Mitochondrial dysfunction frequently occurs in aged individuals and is a hallmark of diseases such as Parkinson's, Alzheimer's, cancer, and diabetes. Organisms are equipped with mechanisms to cope with mitochondrial dysfunction, including the PINK1-Parkin pathway that promotes lysosomal turnover of mitochondrial proteins by autophagy (mitophagy) in response to mitochondrial dysfunction. However, there is a fundamental gap in understanding how this pathway functions to promote mitochondrial integrity and prevent disease formation. The objective of this application is to determine the mechanism through which damage- induced mitophagy promotes mitochondrial quality control using S. cerevisiae. Previous studies identified a mitophagy pathway in yeast, but this pathway is not homologous to the PINK1-Parkin pathway and does not respond to mitochondrial dysfunction, which limits its usefulness as a model system. The applicant recently discovered a second mitophagy pathway in yeast that is functionally equivalent to the PINK1-Parkin pathway and promotes mitophagy in response to age-induced mitochondrial dysfunction caused by loss of lysosome- like vacuolar acidity. The applicant will use this novel pathway to test the central hypothesis of this application that mitophagy selectively alters the mitochondrial proteome to maintain mitochondrial integrity in response to mitochondrial dysfunction. Understanding how mitophagy prevents mitochondrial dysfunction in yeast will rapidly advance our understanding of this process in humans and facilitate the development of treatments for diseases associated with mitochondrial dysfunction. The objective of this application will be accomplished by pursuing the following three specific aims:
Aim 1 : Determine how reduced vacuolar acidity causes mitochondrial dysfunction. Suppressor screens and nutrient modulation will be used to characterize pathways that contribute to mitochondrial dysfunction in the absence of vacuolar acidity.

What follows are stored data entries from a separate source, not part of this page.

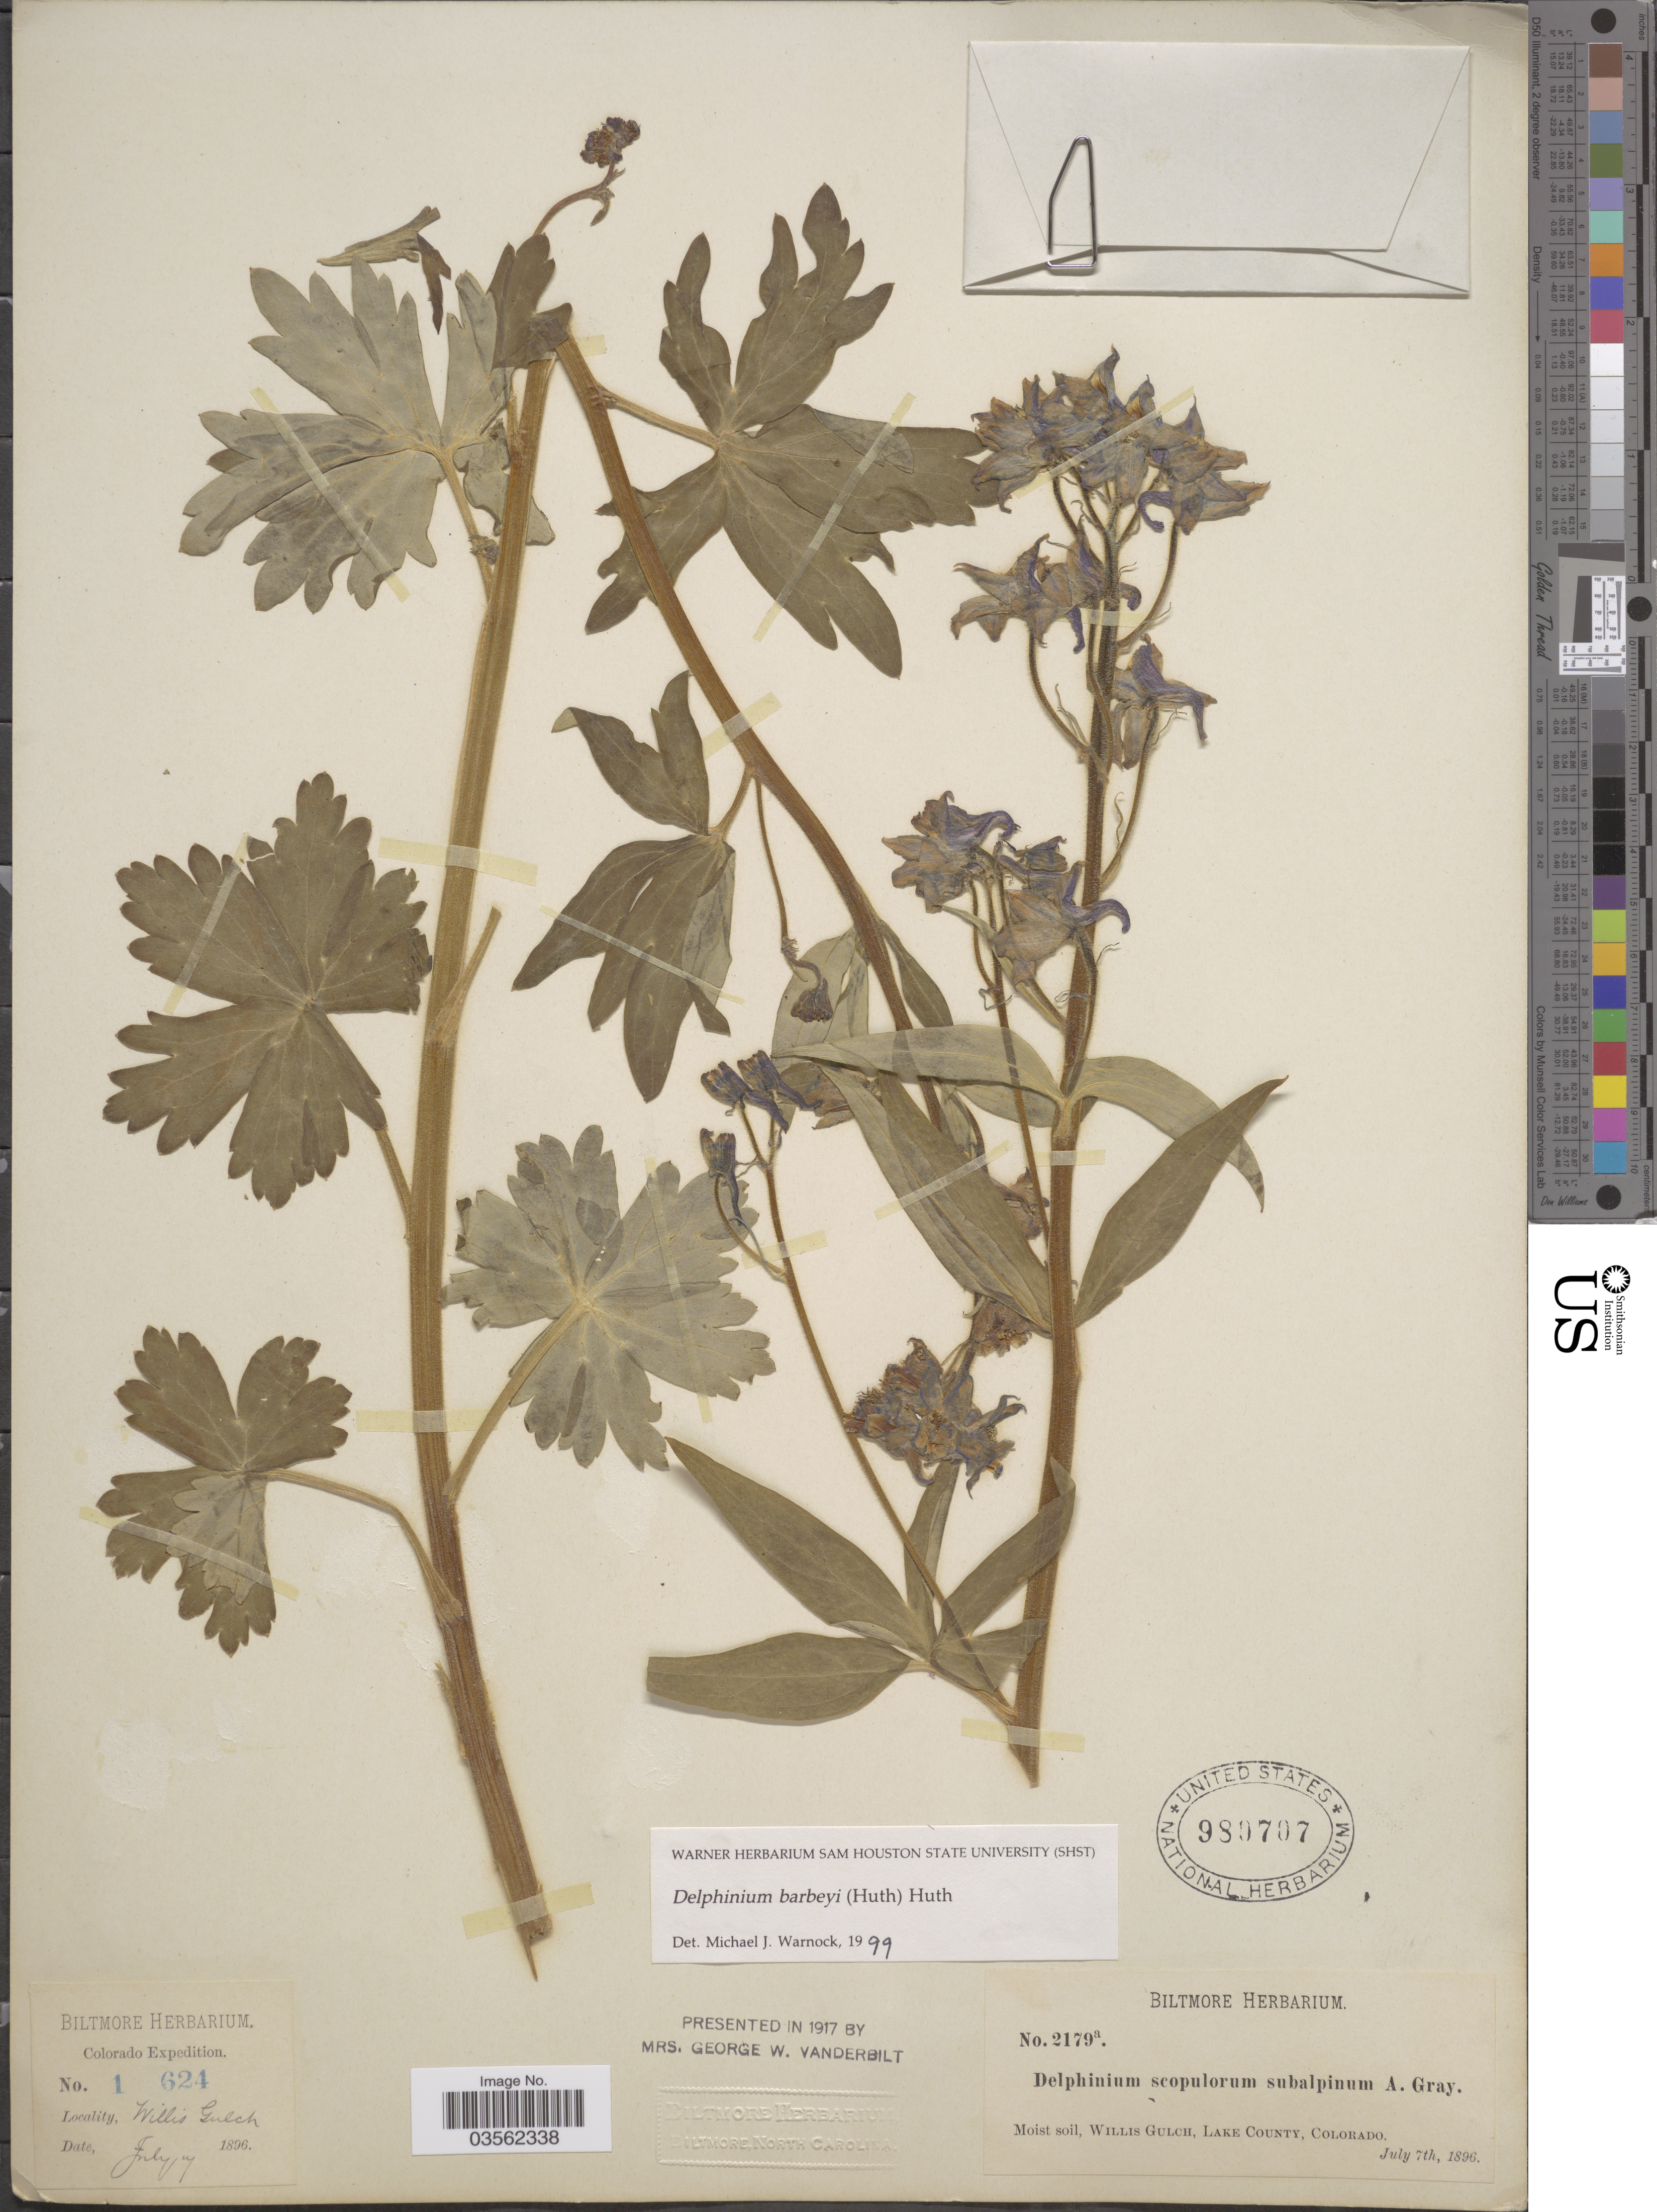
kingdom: Plantae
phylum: Tracheophyta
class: Magnoliopsida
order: Ranunculales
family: Ranunculaceae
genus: Delphinium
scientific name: Delphinium barbeyi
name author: (Huth) Huth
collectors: ex herb. Biltmore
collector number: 1624/2179a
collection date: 1896-07-07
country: United States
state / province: Colorado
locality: Willis Gulch, Lake County.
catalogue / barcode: US 980707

Aim 2 : Determine how mitochondrial proteins are degraded by mitophagy.
This aim will use a microscopy-based mitophagy assay and mass spectrometry to further characterize the damage-induced mitophagy pathway and identify novel genes required for its function.
Aim 3 : Identify what components of the mitochondria are degraded by mitophagy.
This aim will use microscopy-based techniques to identify mitochondrial proteins degraded by mitophagy and determine if mitophagy targets preexisting or newly synthesized proteins. The research proposed in this application is innovative because it dissects the role of mitophagy in mitochondrial quality control using a previously unknown functional equivalent of the PINK1-Parkin pathway in budding yeast and thus brings the power of yeast genetics to the damage-induced mitophagy field. This is significant because it will provide a deep molecular understanding of a mitochondrial protein quality control pathway that protects cells against age-induced mitochondrial dysfunction and prevents the development of Parkinson's disease.
The proposed research is relevant to public health because it provides a deep molecular understanding of how the PINK1-Parkin pathway responds to age-induced mitochondrial dysfunction to prevent the development of Parkinson's disease. Because the project will characterize fundamental aspects of mitophagy, an evolutionarily conserved cell biology pathway that is important for the prevention of human disease, the research is directly relevant to the mission of the NIH.